11.9.2017
FR
Journal officiel de l'Union européenne
C 300/31
Recours introduit le 11 juillet 2017 — Nexans France et Nexans/Commission
(Affaire T-423/17)
(2017/C 300/39)
Langue de procédure: l’anglais
Parties
Parties requérantes: Nexans France (Courbevoie, France) et Nexans (Courbevoie) (représentants: M. Powell et A. Rogers, Solicitors, ainsi que G. Forwood, avocat)

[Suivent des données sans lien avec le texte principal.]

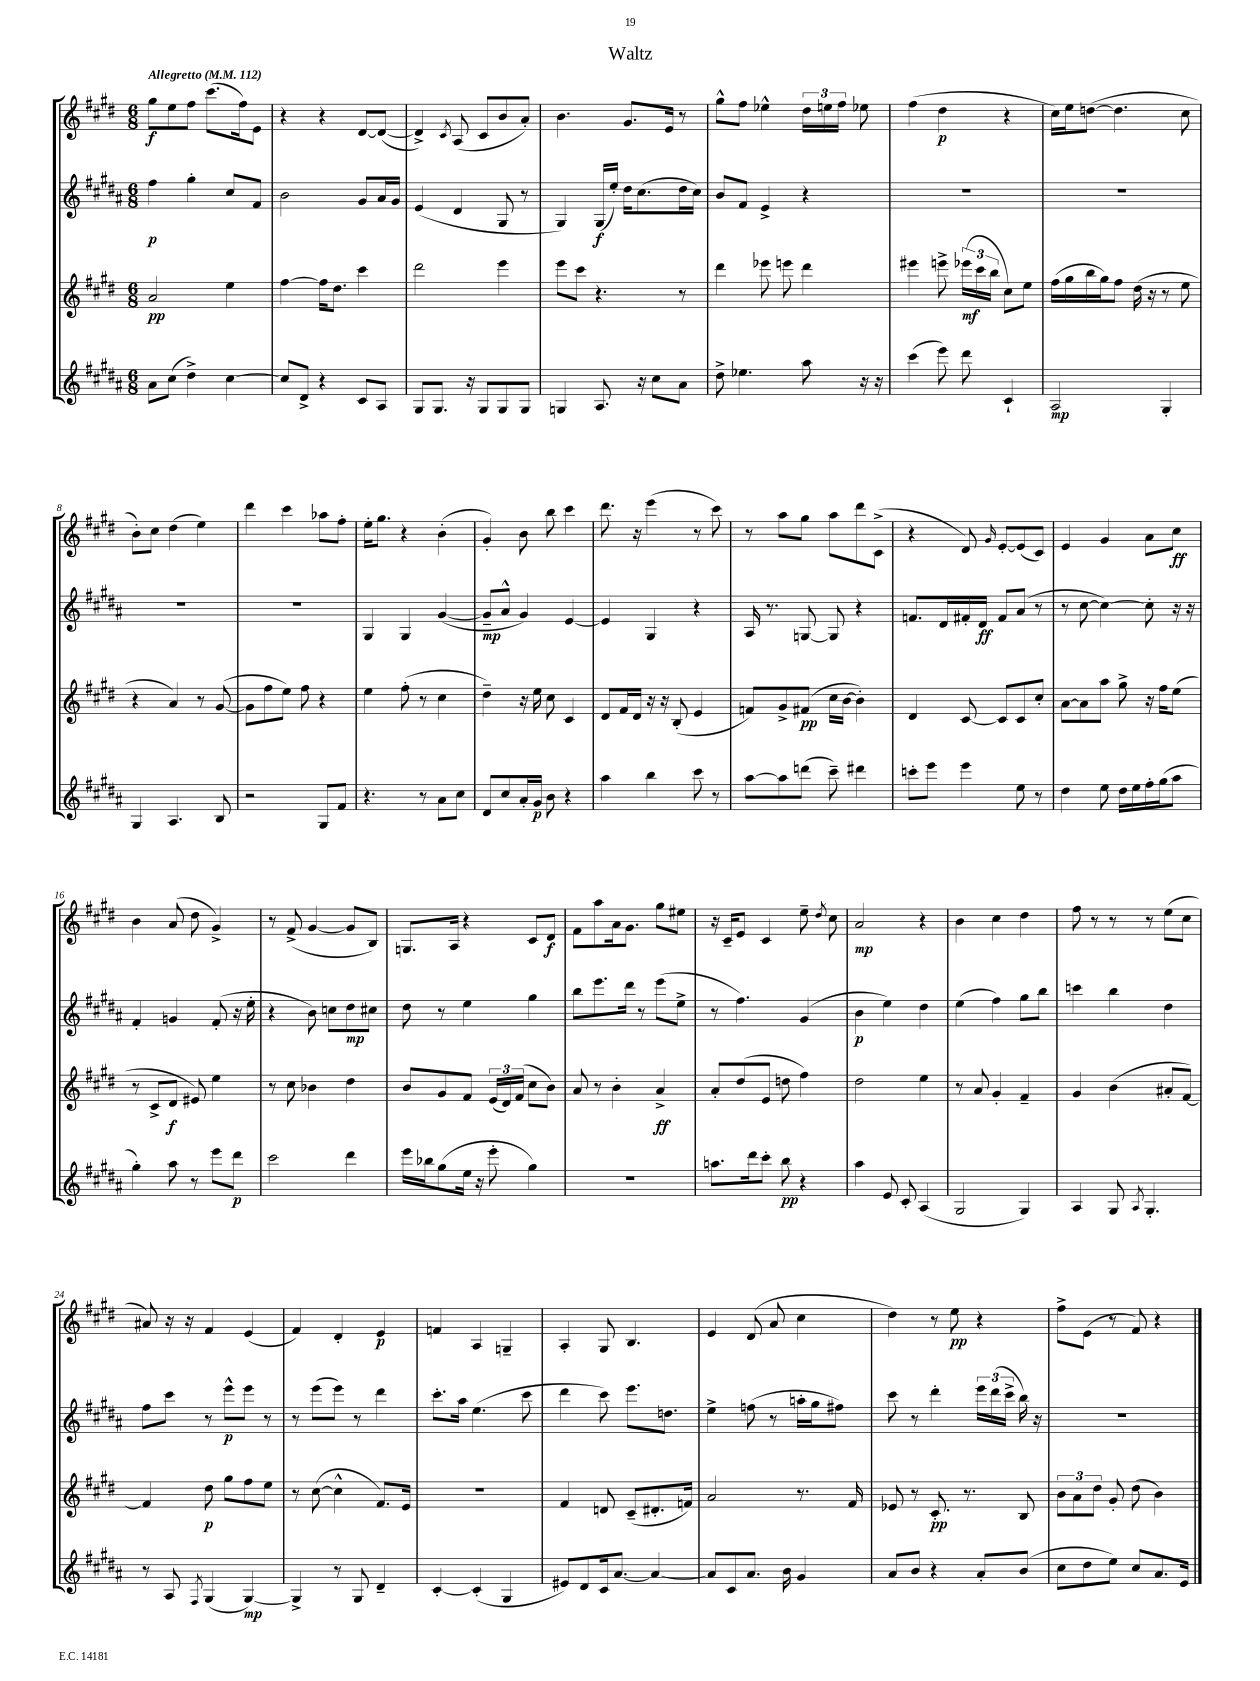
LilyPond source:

\header { title = "Waltz" }
<<
\new StaffGroup <<
\new Staff = "s0" {
    \clef treble \key e \major \numericTimeSignature \time 6/8 \tempo "Allegretto" 4 = 112
    \autoBeamOff gis''8[\f e''8 fis''8] cis'''8.[( fis''16) e'8] |
    r4 r4 dis'8[~ dis'8]~( |
    dis'4->) \acciaccatura { cis'8 } a8( cis'8[ b'8 a'8]-.) |
    b'4. gis'8.[ e'16] r8 |
    gis''8[-^ fis''8] ees''4-^ \tuplet 3/2 { dis''16[ e''16 fis''16] } ees''8 |
    fis''4( dis''4\p r4 |
    cis''16[) e''16 d''8]~( d''4. cis''8 |
    b'8[-.) cis''8] dis''4( e''4) |
    dis'''4 cis'''4 aes''8[ fis''8]-. |
    e''16[-. gis''8.] r4 b'4-.( |
    gis'4-.) b'8 b''8 cis'''4 |
    dis'''8. r16 e'''4( r8 cis'''8) |
    r8 a''8[ gis''8] a''8[ dis'''8 cis'8]->( |
    r4 dis'8) \grace { gis'16 } e'8[~-. e'8( cis'8]) |
    e'4 gis'4 a'8[ cis''8]\ff |
    b'4 a'8( dis''8 gis'4->) |
    r8 fis'8->( gis'4~ gis'8[ b8]) |
    g8.[ a16] r4 cis'8[ dis'8]\f |
    fis'8[ a''8 a'16 gis'8.] gis''8[ eis''8] |
    r16 cis'16[-- e'8] cis'4 e''8-- \acciaccatura { dis''8 } cis''8 |
    a'2\mp r4 |
    b'4 cis''4 dis''4 |
    fis''8 r8 r8 r8 e''8[( cis''8] |
    ais'8) r16 r16 fis'4 e'4( |
    fis'4) dis'4-. e'4\p |
    f'4 a4 g4-- |
    a4-. gis8 b4. |
    e'4 dis'8( a'8 cis''4 |
    dis''4) r8 e''8\pp r4 |
    fis''8[-> e'8]( r8 fis'8) r4 \bar "|." |
}
\new Staff = "s1" {
    \clef treble \key b \major \numericTimeSignature \time 6/8
    \autoBeamOff fis''4\p gis''4-. cis''8[ fis'8] |
    b'2 gis'8[ ais'16 gis'16] |
    e'4( dis'4 gis8 r8 |
    gis4) gis16[\f( e''16]-.) dis''16[ cis''8.( dis''16 cis''16]) |
    b'8[ fis'8] e'4-> r4 |
    R2. |
    R2. |
    R2. |
    R2. |
    gis4 gis4 gis'4~( |
    gis'8[--\mp ais'8]-^ gis'4) e'4~ |
    e'4 gis4 r4 |
    ais16 r8. g8~ g8 r4 |
    f'8.[ dis'16 fis'16-. dis'16]\ff fis'8[ ais'8]( r8 |
    r8 cis''8~ cis''4~) cis''8-. r16 r16 |
    fis'4-. g'4 fis'8-.( r16 e''16-. |
    r4 b'8) c''8[ dis''8\mp cis''8] |
    dis''8 r8 e''4 gis''4 |
    b''8[ e'''8. dis'''16] r8 e'''8[( e''8]-> |
    r8 fis''4.) gis'4( |
    b'4\p e''4) dis''4 |
    e''4( fis''4) gis''8[ b''8] |
    c'''4 b''4 dis''4 |
    fis''8[ cis'''8] r8 e'''8[-^\p e'''8] r8 |
    r8 e'''8[( e'''8]) r8 dis'''4 |
    cis'''8.[-. ais''16] e''4.( cis'''8 |
    dis'''4 cis'''8) e'''8.[ d''8.] |
    e''4-> f''8( r8 a''16[-. gis''16 fis''8]) |
    cis'''8 r8 dis'''4-. \tuplet 3/2 { e'''16[ dis'''16( cis'''16]-> } b''16) r16 |
    R2. \bar "|." |
}
\new Staff = "s2" {
    \clef treble \key e \major \numericTimeSignature \time 6/8
    \autoBeamOff a'2\pp e''4 |
    fis''4~ fis''16[ dis''8.] cis'''4 |
    dis'''2 e'''4 |
    e'''8[ cis'''8] r4. r8 |
    dis'''4 ees'''8 e'''8 dis'''4 |
    eis'''4 e'''8-> \tuplet 3/2 { ees'''16[\mf( cis'''16 b''16] } cis''8[) e''8] |
    fis''16[( gis''16 b''16 gis''16) fis''8] dis''16( r16 r8 e''8 |
    r4 a'4) r8 gis'8~( |
    gis'8[ fis''8 e''8]) fis''8 r4 |
    e''4 fis''8-.( r8 cis''4 |
    dis''4--) r16 e''16 cis''8 cis'4 |
    dis'8[ fis'16 dis'16] r16 r16 b8-.( e'4 |
    f'8[) gis'8-> fis'8]\pp( cis''16[ b'16]~ b'4-.) |
    dis'4 cis'8~ cis'8[ cis'8 cis''8]-. |
    a'8[~ a'8 a''8] gis''8-> r16 fis''16[ e''8]( |
    r8 cis'8[-> dis'8]\f eis'8) e''4 |
    r8 cis''8 bes'4 dis''4 |
    b'8[ gis'8 fis'8] \tuplet 3/2 { e'16[( dis'16) fis'16]( } cis''8[ b'8]) |
    a'8 r8 b'4-. a'4->\ff |
    a'8[-. dis''8( e'8] d''8 fis''4) |
    dis''2 e''4 |
    r8 a'8 gis'4-. fis'4-- |
    gis'4 b'4( ais'8[-. fis'8]~) |
    fis'4 dis''8\p gis''8[ fis''8 e''8] |
    r8 cis''8~( cis''4-^ fis'8.[) e'16] |
    R2. |
    fis'4 d'8 cis'8[--( dis'8.-. f'16]) |
    a'2 r8. fis'16 |
    ees'8 r8 cis'8.-.\pp r8. b8 |
    \tuplet 3/2 { b'8[ a'8 dis''8] } gis'8-. dis''8( b'4) \bar "|." |
}
\new Staff = "s3" {
    \clef treble \key b \major \numericTimeSignature \time 6/8
    \autoBeamOff ais'8[ cis''8]( dis''4->) cis''4~ |
    cis''8[ dis'8]-> r4 cis'8[ ais8] |
    gis8[ gis8.] r16 gis8[ gis8 gis8] |
    g4 ais8. r16 cis''8[ ais'8] |
    dis''8-> ees''4. ais''8 r16 r16 |
    cis'''4( e'''8) dis'''8 cis'4-! |
    ais2\mp gis4-. |
    gis4 ais4. b8 |
    r2 gis8[ fis'8] |
    r4. r8 ais'8[ cis''8] |
    dis'8[ cis''8 ais'16-. gis'16]\p b'8 r4 |
    ais''4 b''4 cis'''8 r8 |
    ais''8[~ ais''8 d'''8]( cis'''8--) dis'''4 |
    c'''8[-. e'''8] e'''4 e''8 r8 |
    dis''4 e''8 dis''16[ e''16 fis''16-. gis''16( ais''8] |
    gis''4-.) ais''8 r8 e'''8[ dis'''8]\p |
    cis'''2 dis'''4 |
    e'''16[ bes''16 gis''8( e''16] r16 e'''8-. gis''4) |
    R2. |
    a''8.[ dis'''16 cis'''8]-. b''8\pp r4 |
    ais''4 e'8 cis'8-. ais4( |
    gis2 gis4) |
    ais4 gis8 \acciaccatura { ais8 } gis4.-. |
    r8 ais8 \acciaccatura { fis8 } gis4( gis4~\mp) |
    gis4-> r8 gis8 dis'4-- |
    cis'4~-. cis'4-.( gis4 |
    eis'8[) dis'8 cis'16 ais'8.]~ ais'4~ |
    ais'8[ cis'8 ais'8.] b'16 gis'4 |
    ais'8[ b'8] r4 ais'8[-. b'8]( |
    cis''8[ dis''8 e''8]) cis''8[ ais'8. e'16] \bar "|." |
}
>>
>>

Partie défenderesse: Commission européenne
Conclusions
Les parties requérantes concluent à ce qu’il plaise au Tribunal:
—
annuler la décision C(2017) 3051 final de la Commission, du 2 mai 2017, rejetant une demande de traitement confidentiel au titre de l’article 8 de la décision 2011/695/UE du président de la Commission européenne, du 13 octobre 2011, relative à la fonction et au mandat du conseiller-auditeur dans certaines procédures de concurrence, dans l’affaire AT.39610 — Câbles électriques, en ce qu’elle rejette les demandes de confidentialité des requérantes concernant les informations dont elles affirment, dans l’affaire T-449/14, qu’elles ont été recueillies illégalement (les demandes dites de «catégorie I»), et
—
condamner la Commission aux dépens.
Moyens et principaux arguments
À l’appui du recours, les parties requérantes invoquent trois moyens.
1.
Premier moyen, tiré de ce que la décision attaquée n’est pas motivée à suffisance de droit en violation de l’article 296 TFUE, de l’article 41, paragraphe 2, sous c), de la charte des droits fondamentaux de l’Union européenne et de l’article 8, paragraphe 2, de la décision 2011/695/UE.
2.
Deuxième moyen, tiré de ce que la Commission a commis des erreurs dans l’appréciation de la demande des requérantes en vertu de l’article 8, paragraphe 2, de la décision 2011/695/UE: premièrement, en concluant qu’une partie des informations litigieuses était déjà connue en dehors d’un nombre restreint de personnes; deuxièmement, en ne tenant pas dûment compte du principe de protection juridictionnelle effective; et troisièmement, en concluant que les intérêts des requérantes ne sont pas dignes de protection.
3.
Troisième moyen, tiré de ce que la Commission a enfreint le principe de présomption d’innocence, étant donné que la légalité de la méthode suivant laquelle les informations litigieuses ont été saisies est contestée dans l’affaire T-449/14. La publication des informations litigieuses priverait de son plein effet toute annulation prononcée dans cette affaire.